Деловое, казалось бы, указание на время действия на самом деле сразу же включает читателя в сказочную ситуацию. Двадцать четвёртое декабря – сочельник Рождества Христова. В ночь под Рождество всегда свершаются чудеса. В комнату не вносят лампы для того, чтобы свет первой звезды прорезал тьму и ознаменовал дивный момент рождения божественного младенца. Герои сказки – восьмилетняя девочка Мари и её брат Фриц –  уже достаточно большие, чтобы прекрасно знать о чуде переживаемой ночи. Это знание не остаётся рассудочным, оно выливается в смутные томительно-прекрасные ощущения:  «...им чудилось, будто над ними веют тихие крылья и издалека доносится прекрасная музыка». Откуда это, издалека? Из Рая, конечно!

Значение места действия, так точно воссозданного Гофманом, не оставляет сомнений – это модель мира.  Тёмная детская, где дети сидят взаперти, является как бы миниатюрным воспроизведением нашей земной сферы жизни. Она отграничена от таинственной гостиной проходной комнатой. Проходная комната и есть граница меж мирами – нейтральная полоса. Ну, а гостиная!.. Конечно же она сверкающее подобие высшего блаженного края. «Светлый луч скользнул по стене, тут дети поняли, что младенец Христос отлетел на сияющих облаках к другим счастливым детям. И в то же мгновение прозвучал тонкий серебряный колокольчик: “Динь-динь-динь-динь!” Двери распахнулись, и ёлка засияла таким блеском, что дети с громким криком: “Ах, Ах!” замерли на пороге». Светлый луч звезды возвещает о главном чуде этой ночи: границы меж мирами раскрылись, младенец Христос в сопровождении сонма ангелов спускается на землю к другим счастливым детям, а сами дети получили право доступа в райский сад, посреди которого высится древо жизни. Рай – прежде всего царство света. Блаженство сияния после мрака заточения – главное из райских блаженств. И Гофман не жалеет слов для воспроизведения образа светозарного мира: «Большая ёлка посреди комнаты была увешана золотыми и серебряными яблоками ... Но больше всего украшали чудесное дерево сотни маленьких свечек, которые, как звёздочки, сверкали в густой зелени ... Вокруг дерева всё пестрело и сияло». Смоделированный родителями для детей рай превосходит все их ожидания. «Не знаю, кому под силу это описать!» – восклицает Гофман.
────────
Что нужно сделать
A) Пожалуйста, продублируйте дословно фрагмент отрывка о сказке Гофмана, начиная с «Деловое, казалось бы, указание» и далее вплоть до «Из Рая, конечно!».
B) Ответьте по отрывку о сказке Гофмана на вопросы:
(i) Сколько лет девочке Мари?
(ii) Какая комната названа границей меж мирами?
(iii) Чем была увешана большая ёлка посреди комнаты?
C) Продолжите отрывок о сказке Гофмана, начав сразу после его последней фразы.

Исходные данные
────────
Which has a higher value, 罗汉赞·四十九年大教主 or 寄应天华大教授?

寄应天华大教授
────────
Ответы по заданиям
A)
Деловое, казалось бы, указание на время действия на самом деле сразу же включает читателя в сказочную ситуацию. Двадцать четвёртое декабря – сочельник Рождества Христова. В ночь под Рождество всегда свершаются чудеса. В комнату не вносят лампы для того, чтобы свет первой звезды прорезал тьму и ознаменовал дивный момент рождения божественного младенца. Герои сказки – восьмилетняя девочка Мари и её брат Фриц –  уже достаточно большие, чтобы прекрасно знать о чуде переживаемой ночи. Это знание не остаётся рассудочным, оно выливается в смутные томительно-прекрасные ощущения:  «...им чудилось, будто над ними веют тихие крылья и издалека доносится прекрасная музыка». Откуда это, издалека? Из Рая, конечно!

B)
(i) Восемь лет.
(ii) Проходная комната.
(iii) Золотыми и серебряными яблоками.

C)
По замыслу взрослых, более всего должен был восхитить детей главный подарок – изумительный замок с золотыми башенками, где прохаживаются кавалеры и дамы, а детишки пляшут под музыку. Однако когда Фриц просит крёстного Дроссельмейера, смастерившего эту хитроумную игрушку, заставить обитателей замка двигаться по-другому, выясняется, что это невозможно: «Механизм сделан раз и навсегда, его не переделаешь», – отрезает он. «Неразумные» дети разочаровываются, а взрослые продолжают восхищаться сложностью и отлаженностью устройства огромной музыкальной шкатулки. И немудрено! Взрослые обожают механизмы, ведь и вся их взрослая  жизнь механистична. Она «сделана раз и навсегда» и таким образом упорядочена. Очень целесообразно, но для ребёнка неприемлемо: ребёнок пока ещё в большей степени природное существо, свободное, живое[1]. И вот Фриц отправляется к своим гусарам, которые могут скакать и стрелять «сколько душе угодно», а Мари застывает, увидев «замечательного» человечка.

Кажется, будто слово «замечательный» вырывается из уст Мари, хотя на самом деле, очарованная, она не произносит не звука. Слово сказано Гофманом, и это самое первое слово, которое относится к Щелкунчику. Поэт говорит за Мари: в миг потрясения маленькой героини он сливается с ней. Когда же он хочет объективно обрисовать «замечательного человечка», то признаёт, что тот и нескладен, и несуразен, в общем, довольно уродлив. Но Мари ничего этого не замечает.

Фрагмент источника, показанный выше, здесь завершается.